A man in Albany, Oregon, who thought a place for recycling cardboard looked like a comfortable place to crash was lucky to escape with his life after he was collected for recycling and compacted several times in a garbage truck.
The man, 23-year-old Ivan Rosalio Mendez Perez, settled down in the cardboard for a slumber and was lifted in the dumpster and dumped into a truck which compacts the material from the dumpster.
The cardboard and the man were compacted several times, and the driver was unaware of the commotion within the truck as he went about his job as normal.
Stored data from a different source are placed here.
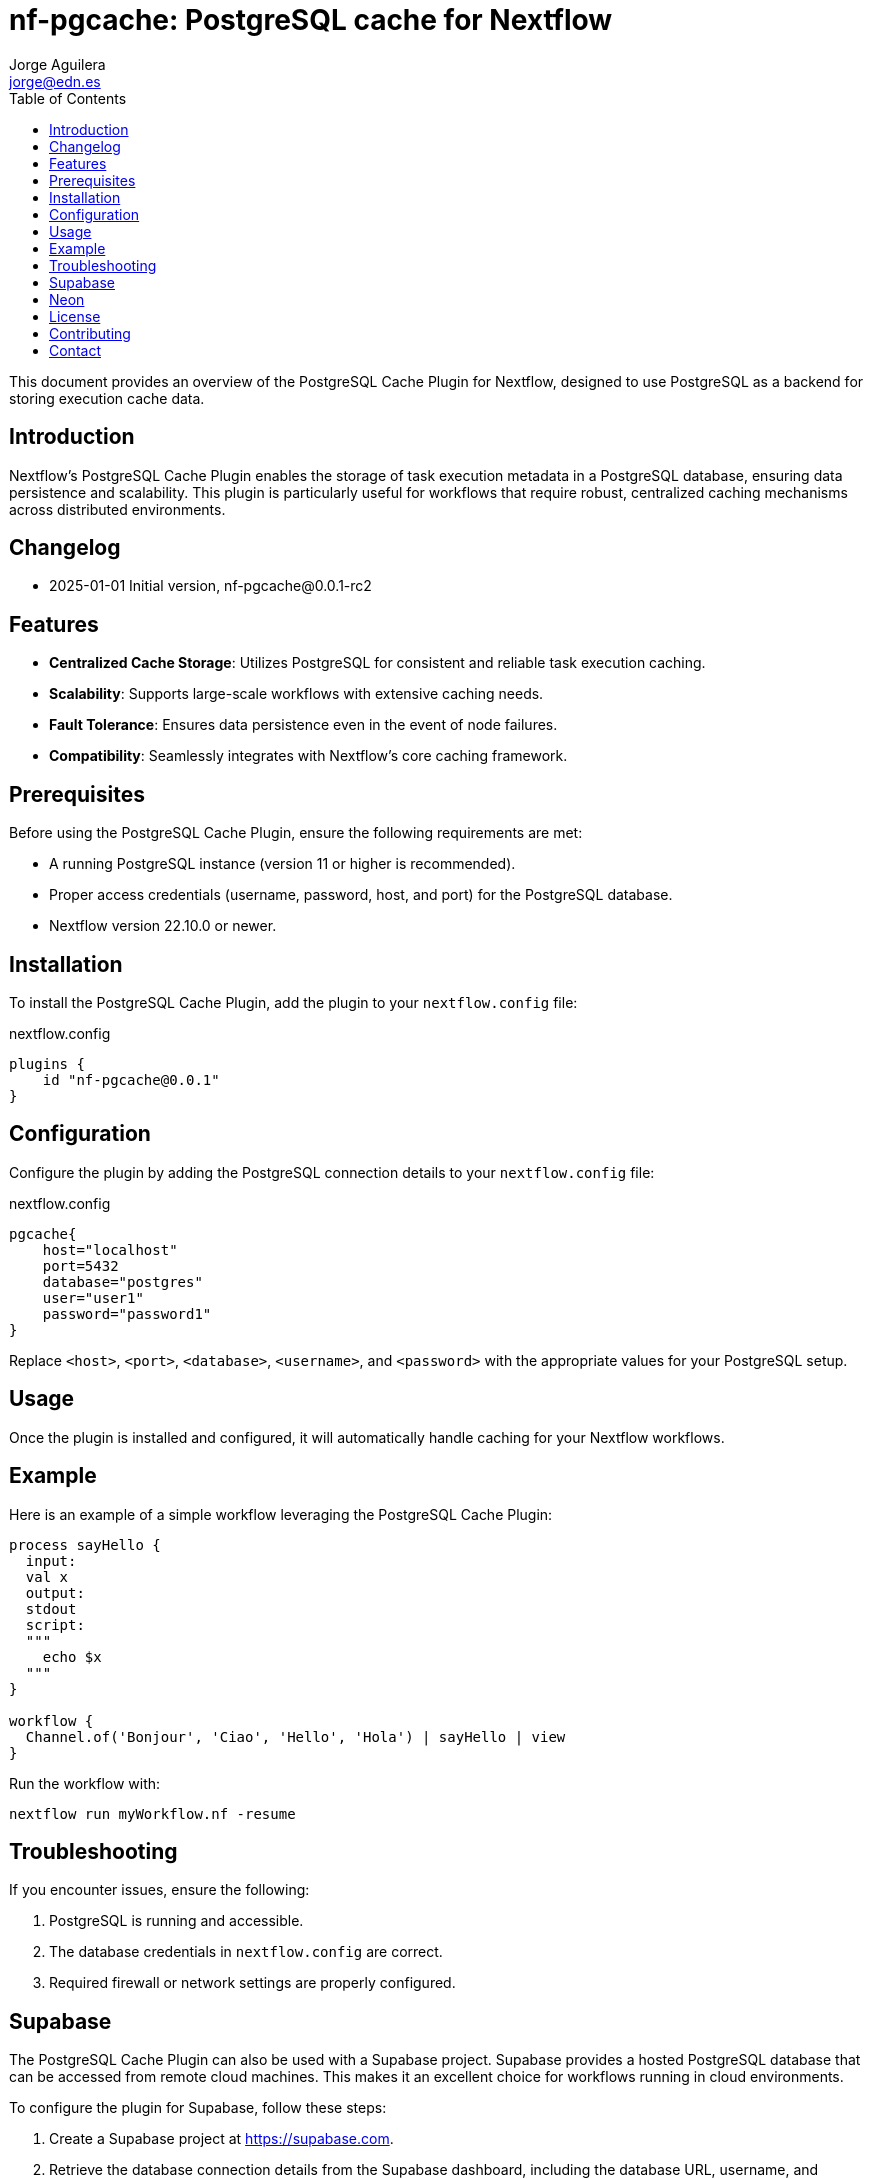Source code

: = nf-pgcache: PostgreSQL cache for Nextflow
Jorge Aguilera <jorge@edn.es>
:toc: left

This document provides an overview of the PostgreSQL Cache Plugin for Nextflow, designed to use PostgreSQL as a backend for storing execution cache data.

== Introduction

Nextflow's PostgreSQL Cache Plugin enables the storage of task execution metadata in a PostgreSQL database, ensuring data persistence and scalability. This plugin is particularly useful for workflows that require robust, centralized caching mechanisms across distributed environments.

== Changelog

- 2025-01-01 Initial version, nf-pgcache@0.0.1-rc2

== Features

- **Centralized Cache Storage**: Utilizes PostgreSQL for consistent and reliable task execution caching.
- **Scalability**: Supports large-scale workflows with extensive caching needs.
- **Fault Tolerance**: Ensures data persistence even in the event of node failures.
- **Compatibility**: Seamlessly integrates with Nextflow's core caching framework.

== Prerequisites

Before using the PostgreSQL Cache Plugin, ensure the following requirements are met:

- A running PostgreSQL instance (version 11 or higher is recommended).
- Proper access credentials (username, password, host, and port) for the PostgreSQL database.
- Nextflow version 22.10.0 or newer.

== Installation

To install the PostgreSQL Cache Plugin, add the plugin to your `nextflow.config` file:

.nextflow.config
[source,groovy]
----
plugins {
    id "nf-pgcache@0.0.1"
}
----

== Configuration

Configure the plugin by adding the PostgreSQL connection details to your `nextflow.config` file:

.nextflow.config
[source,groovy]
----
pgcache{
    host="localhost"
    port=5432
    database="postgres"
    user="user1"
    password="password1"
}
----

Replace `<host>`, `<port>`, `<database>`, `<username>`, and `<password>` with the appropriate values for your PostgreSQL setup.

== Usage

Once the plugin is installed and configured, it will automatically handle caching for your Nextflow workflows.

== Example

Here is an example of a simple workflow leveraging the PostgreSQL Cache Plugin:

[source,nextflow]
----
process sayHello {
  input:
  val x
  output:
  stdout
  script:
  """
    echo $x
  """
}

workflow {
  Channel.of('Bonjour', 'Ciao', 'Hello', 'Hola') | sayHello | view
}
----

Run the workflow with:

```
nextflow run myWorkflow.nf -resume
```

== Troubleshooting

If you encounter issues, ensure the following:

1. PostgreSQL is running and accessible.
2. The database credentials in `nextflow.config` are correct.
3. Required firewall or network settings are properly configured.


== Supabase

The PostgreSQL Cache Plugin can also be used with a Supabase project.
Supabase provides a hosted PostgreSQL database that can be accessed from remote cloud machines.
This makes it an excellent choice for workflows running in cloud environments.

To configure the plugin for Supabase, follow these steps:

1. Create a Supabase project at https://supabase.com.
2. Retrieve the database connection details from the Supabase dashboard, including the database URL, username, and password.
3. Update your `nextflow.config` file with the Supabase connection details:

[source,groovy]
----
pgcache{
    host="aws-0-eu-west-1.pooler.supabase.com"
    port=6543  //<1>
    database="postgres"
    user="postgres.xxxxxx"
    password="yyyyyy"
}
----
<1> Pay attention supabase use non default port

Ensure your cloud machines can reach the Supabase database.
Supabase provides public endpoints accessible over the internet, but you may need to configure network security rules for your environment.

Using Supabase with the PostgreSQL Cache Plugin ensures reliable, cloud-accessible caching for distributed workflows.


== Neon

Similar to Supabase you can use Neon (https://neon.tech), another Open Source project who allow to you create a Postgre instance in a few seconds

Steps are very similar to Supabase so once you've created your project you'll be able to retrieve the config and creds to start using the database as cache

[source,groovy]
----
pgcache{
    host="ep-young-flower-b2xs0gwi.eu-central-1.aws.neon.tech"
    port=5432  //<1>
    database="cache-demo"
    user=System.getenv("NEON_USER")
    password= System.getenv("NEON_PASSWORD")
}
----
<1> Neon use the default postgresql port


== License

This plugin is licensed under the MIT License.

== Contributing

Contributions are welcome! Please submit issues or pull requests to the project's GitHub repository.

== Contact

For support, contact the EDN team or refer to the plugin documentation at
https://edn-es.github.io/ng-pgcache/index.html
Julie Jackson, municipal manager from Republic Services, the company which compacted the man from the dumpster, said, “This a front load truck. The driver doesn’t even get out. They’ll pull up, connect the bars on the front of truck to the grooves on the side of the dumpster, and it goes straight up. It doesn’t tip until it’s above their heads at the back of truck.”
By the time the driver realized what was going on, Perez had already suffered a fractured leg in the compacting.
Captain Eric Carter of the Albany Police Department said, “The driver became aware of it at Big 5 Sporting Goods because the subject was throwing cardboard out of the truck. He got out to look and heard Mr. Perez yelling, so he contacted us. Albany Fire also responded to remove Mr. Perez from the truck.”
Unfortunately, it is not unusual to find people sleeping in or trying to collect rubbish in dumpsters. Many times the drivers will pull up to collect the materials in the dumpsters , and people will jump out at the last minute, according to the Albany-Democrat Herald .
Republic Services has about 50 drivers who clean out about 100 dumpsters per day. Jackson said she has heard about drivers who have connected the truck arms to a dumpster and suddenly a person would jump out of the dumpster and run away at the very last second.
People have died because they have stayed too long in a dumpster and were crushed to death when they met their tragic ends with a compactor. The body of Gordon Gene Lemke, a 50-year-old transient, was found among cardboard at an Allied Waste sorting station in 2011. He had apparently fallen asleep in a dumpster and was crushed to death in a truck. The driver would have had no knowledge that the man was in the dumpster.
Carter cautioned, “Do not play in (dumpsters), do not go into them, do not seek shelter in them, do not sleep in them. Those drivers don’t know.”
Jackson said her company often does public outreach to teach people about the dangers of messing around inside dumpsters. Children are sometimes curious and want to play in dumpsters, and adults may seek shelter or “dumpster dive” in the dumpsters. Representatives from the company talk to kids at schools, and they hand out fliers at homeless shelters to let people know to stay away from any kind of dumpster.
Perez is listed in “good condition” at a nearby hospital in Albany, according to the Mirror. The police believe Perez is lucky to be alive after his ordeal with the compactor in the dumpster rubbish collector. In fact, it is surprising that he came out in such good condition after being compacted several times.
The only way to fix the situation, according to Jackson, is for every dumpster to be empty of people. No person should be inside a dumpster, ever.